After she qualified for the school Bee, her older brother decided he could “train” her. He asked her to spell nonsense words he made up in an attempt to teach her patterns. It made a pretty hilarious comedy routine for the rest of us, but sadly, his efforts were a little too late (first practice was the night before the Bee). She was undone in the third round of the Spelling Bee by the word ‘receptacle’. Tricky word. I had to type it slowly. 

The thing about Spelling Bees is that the words are chosen at random. You might get ‘dog’ or you might get ‘reluctant’ or you might get ‘contemporaneous’. It’s very much a game of luck. And good memory. And the ability to keep track of where you are in the word as you spell it out loud. Some kids had pens with them and wrote the word out on their hand and then simply read it in to the microphone. Seems like cheating to me. I was surprised my daughter didn’t employ this method since she is constantly scrawling the lyrics of her favorite songs on her arms. 

At any rate, as I watched my beautiful, smart child on stage nervously trying to recall “receptacle” my heart hurt. She is so very bright, but at that moment she felt much less than bright. In fact, when I met her on the way out, she said, “I’m so stupid.” Wrong. I told her this and pointed out that she was one of only 28 students out of the entire school who had qualified to be on that stage. Still, she walked out of there feeling less smart.  

I’m sure the Bee affects different kids differently and deep down she is proud of the fact that she qualified for the Bee. Her brother certainly is. I heard him bragging to another high school student that his little sister had qualified for the Spelling Bee. He then went on to explain his inventive training program. 

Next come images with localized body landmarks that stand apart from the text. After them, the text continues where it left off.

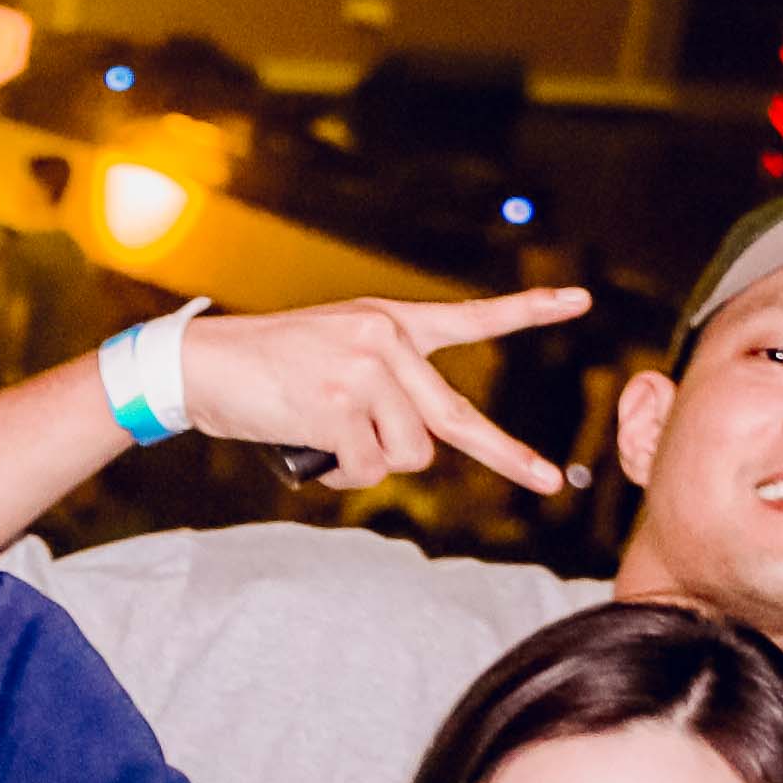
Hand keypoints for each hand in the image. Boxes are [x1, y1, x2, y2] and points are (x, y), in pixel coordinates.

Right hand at [172, 291, 594, 493]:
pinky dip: (344, 475)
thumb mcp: (334, 355)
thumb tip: (410, 447)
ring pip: (410, 454)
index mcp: (390, 323)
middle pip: (456, 418)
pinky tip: (314, 449)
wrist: (202, 366)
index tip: (580, 301)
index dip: (529, 311)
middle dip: (507, 455)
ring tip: (334, 445)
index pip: (470, 318)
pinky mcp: (338, 407)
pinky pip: (367, 468)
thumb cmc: (265, 371)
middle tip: (547, 481)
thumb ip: (383, 386)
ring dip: (374, 466)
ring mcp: (364, 374)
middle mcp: (385, 342)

A long time ago when my oldest child was lamenting that he wasn’t a superstar soccer player, his father reassured him that he was a superstar in other areas. He told him, “If there was a travel team for reading, you’d be on it.” So I guess the Spelling Bee is basically the travel team for English. It’s something to be proud of and an experience that will most likely seem better in retrospect.  

I hope the memory will be one of pride and not failure. Our kids are constantly putting themselves out there – testing their academic prowess or their athletic ability. Measuring themselves against their peers. The test of character is not which round they make it through in the Bee or how many goals they scored in the big game, it’s what they do with the assessment of their abilities. Are they proud of their efforts? Will it inspire them to work harder or will it cause them to pack up and go home?
We are constantly judging ourselves. I’m not sure if it is good or bad, but I know that it is a constant. Very few people, if any, refrain from comparisons. Spelling Bees are brutally embarrassing ways to rank abilities.  

When my daughter comes home this afternoon, I will tell her again how well she did. I will watch her face to see if the Bee has inspired her or defeated her. This was a big, public assessment, but every day in smaller ways our kids are working out their spot in line. They wrestle with the demons that doubt them. They are sorting out their abilities, their preferences, trying on possibilities. Society tells them that they must be the best. Just getting on the stage is not enough. 

Most likely she will have already left the Bee at school. “Spelling,” she’ll tell me, “is stupid.” As long as she doesn’t tell me she is stupid. Then she’ll sit down at her piano or pick up her guitar and make music. It is her medicine for everything that ails her. 

My youngest, non-spelling child is anxiously awaiting the results of the preliminary screening for the Geography Bee. He hopes to make it again this year. At ten, he is confident about the world and his place in it. The teen years will change all that.